SEMPERFLORENS BEGONIAS

Fondly known as “wax begonias,” and often called “America’s favorite house plant.” These are bustling, buxom, freely branching plants with watery stems and crisp, nearly round leaves gleaming with a high polish. They cover themselves with continual bursts of white, pink, or red flowers. The furiously flowering singles are the oldest, best-known, and toughest, often used for edging semishady garden beds. The semidoubles (crested or thimble type) have a raspberry-shaped center extending out from a circle of petals. The doubles (rosebud or camellia-flowered) are fluttery, full-petaled spheres. Foliage may be clean green, bronzy, or mahogany.

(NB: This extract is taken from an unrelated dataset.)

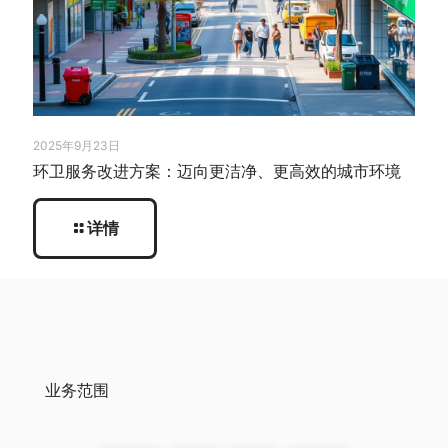
2025年9月23日
环卫服务改进方案：迈向更洁净、更高效的城市环境
详情
业务范围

‘Adeline’ (‘Improved Darling’)—Free-blooming soft, single pink; green leaves.

‘Andy’—Deeper, more luminous pink flowers; green leaves.

‘Little Gem’—Double, rosy-pink flowers; very dark red leaves; small, slow-growing.

‘Pied Piper’—Baby pink, semidouble flowers, the crest sometimes touched with gold; bronzy leaves.

‘Snowdrop’—Smallest I’ve ever seen, has never topped three inches for me, just grows bushier and bushier. Double white flowers like minute snowballs; dark-red foliage.

tausendschoen (‘Thousand Beauties’)—A group of green-leaved, single-flowering dwarfs available in red, pink, or white. Easily grown from seed.

‘Winkie’—Fully double, old rose flowers; masses of dark leaves.

CARE. Partial sun, moderate warmth, average soil kept on the dry side.

PROPAGATION. Stem cuttings (best taken with a branch, so the plants will be self-branching), seeds (singles), division of root and crown.